Leave PDF and JATS as end-of-line formats

Over the last years, I’ve seen a few attempts and ponders about building journal submission processes around end-of-line formats – ie. PDF and JATS. I call them end-of-line formats because these formats are ‘outputs’ from other formats and processes. No one, for example, sits down and authors in JATS or PDF. Most researchers produce their work in MS Word, LaTeX and sometimes HTML and (ugh) markdown…there is also, of course, the R Markdown and similar schools that render to (for example) MS Word for submission purposes.

But it has to be said that no one authors in JATS or PDF. If they do then they are treading a long painful path when there are far simpler and painless ways to get there.
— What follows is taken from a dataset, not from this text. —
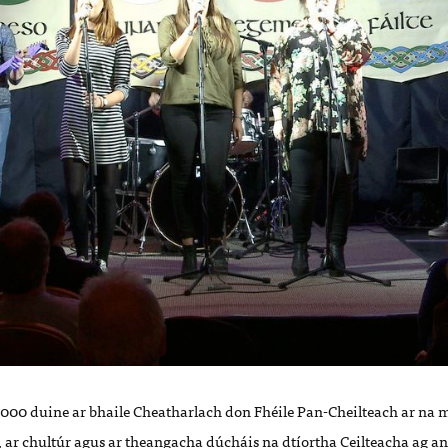
0,000 duine ar bhaile Cheatharlach don Fhéile Pan-Cheilteach ar na 
, ar chultúr agus ar theangacha dúcháis na dtíortha Ceilteacha ag an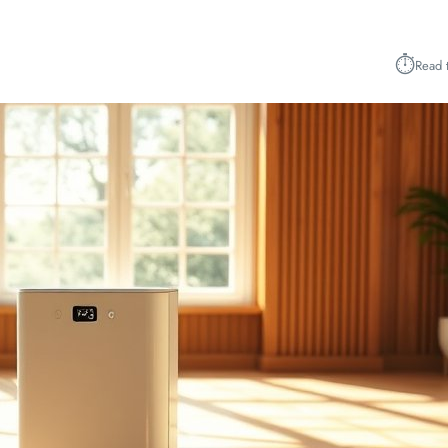
⏱︎
Read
My small plea to the world is to leave these end-of-line formats where they are – at the end of the line. Keep content in flexible containers (file formats) so the works can be altered, reshaped, completely overhauled, fluidly re-flowed… whatever is needed… but don’t make the mistake of trying to either prematurely optimise document structure, or choose a file format that was not designed for authoring as your format of choice for authoring. It just doesn’t make sense. Instead, build systems that enable flexible authoring formats and layer structure on it through the process, then output to all the end of line formats you desire and QA those using the appropriate tools.

For my part, obviously, I believe that format should be HTML. I do see that it will take some time for publishers and researchers to unanimously agree with me 🙂 But I’ve seen enough people come round to the idea over the years that I believe that there is a steady rising of the HTML tide in scholarly publishing that will eventually mean all ships will rise…

coda : Seeing that my post above was not clear  (https://twitter.com/martin_eve/status/894866889343721472). I’m not arguing that we need JATS at all except that ‘to segue to the future’ we need to support it. I believe the research world would be better off without both PDF and JATS. My point is, don’t build Manuscript Submission Systems that use JATS or PDF as the primary source file format. Use HTML, and (where necessary and unfortunately) niche formats like LaTeX where you have very little chance of convincing them to use anything else.